Shadow AI and personal devices could create network insecurity

When it comes to network security, handling shadow AI should be simple. Just block any AI tools and associated sites that employees shouldn’t be accessing, and update that block list for anything new and suspicious that comes out.

Except it’s never that simple.

Jason Martin, co-founder and co-CEO of Permiso Security, said that while organizations are able to control access on professional devices, personal devices used for professional situations present difficulties for network security..

“You create an isolated, narrow tunnel for them to get in only from a compliant device, and then you monitor that device,” Martin said. “But I don’t know if everyone’s doing that, and I don’t see that happening everywhere.”

The rise of AI agents adds to the potential for network disruption, especially as people interact with agents via mobile devices and other parts of the network.

“I began to get trained as an individual on how I want to consume and use software on my mobile device, which I use more than anything else, and then I start coming back to work systems and I’d be disgruntled or upset at the lack of user experience,” Martin said.

He added: “It’s something that can help me in my personal life and therefore it can also help me in my professional life—and I’m going to want to use it.”

How much of a problem is this? Amanda Grady, VP and general manager of AI platform security for ServiceNow, told IT Brew that network security experts already monitor traffic patterns and communicate with employees about AI policies and security.

Despite that training, though, employees are capable of finding ways around an organization’s guardrails. “The key thing that companies need to do is ensure that they’re giving their employees access to legitimate AI tools,” Grady said, “because if you leave them behind, then I think that runs a greater risk of them going rogue and using shadow tools.”

Martin added that the pervasiveness of personal devices within professional networks prevents cybersecurity experts from exerting full control over shadow AI.

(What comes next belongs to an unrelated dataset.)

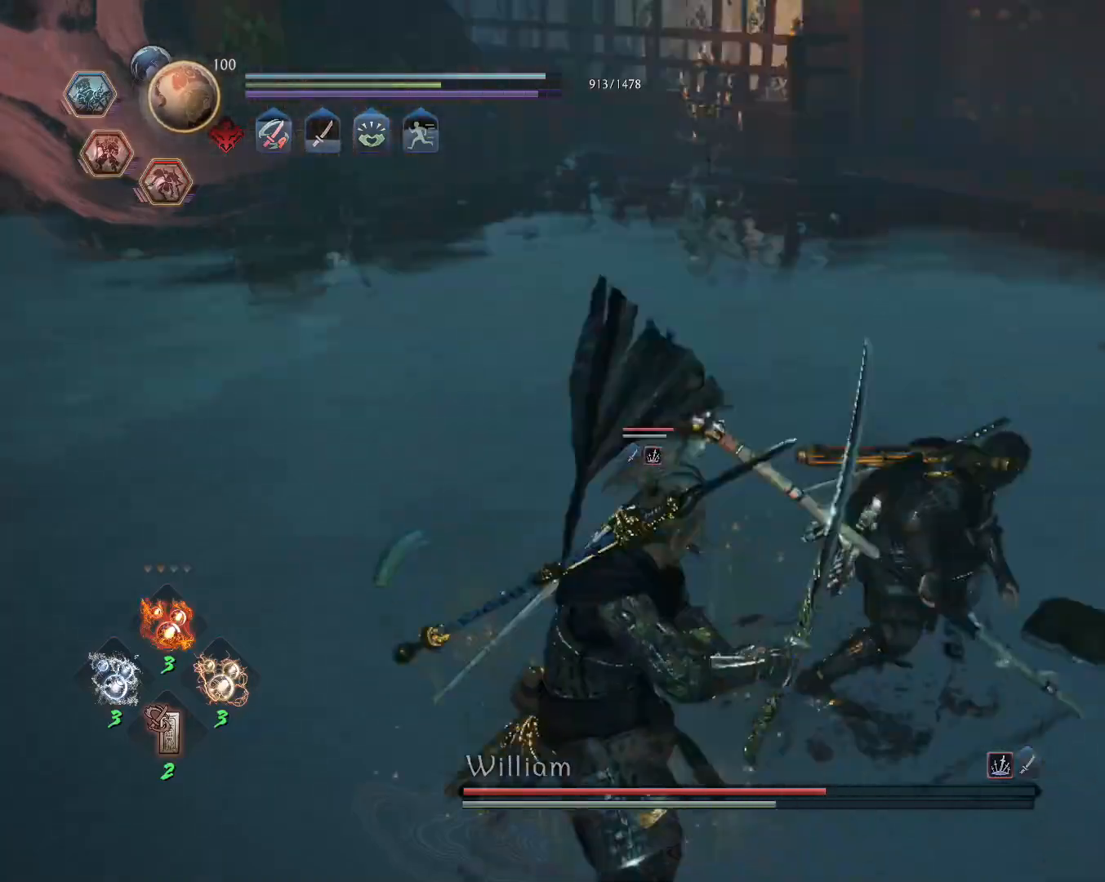
{"buttons": ["L1", "R1"], "left_stick": "right", "right_stick": "center", "events": [[33, "CROSS", "down"], [33, "left_stick", "right"], [167, "CROSS", "up"], [167, "R1", "up"], [200, "L1", "down"], [333, "CROSS", "down"], [383, "R1", "down"], [450, "CIRCLE", "down"], [467, "CROSS", "up"], [500, "CIRCLE", "up"]]}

While organizations can detect agents by observing activity at endpoints, Martin pointed to the danger of employees giving rogue AI agents too much access to the network.

“You may unintentionally unleash these agents broadly via credentials that have broad levels of access,” Martin said. “That means they could have catastrophic impact. They can also actuate change at rates that have never been seen really before.”

What should be done? Companies should understand which workflows employees want to automate the most and start there, Martin said.

Grady also pointed out the need to communicate policies to employees, along with putting the right tools in place to detect shadow AI. Humans in the loop are also a huge factor in detecting the unauthorized use of AI.

“I think it starts with determining who the owner is for AI within the company, setting the right policies, [and] communicating them clearly, but I think it’s equally important to make sure that you are allowing some AI,” Grady said. “There should be some sanctioned use of AI, otherwise companies are just going to get really left behind in this AI revolution.”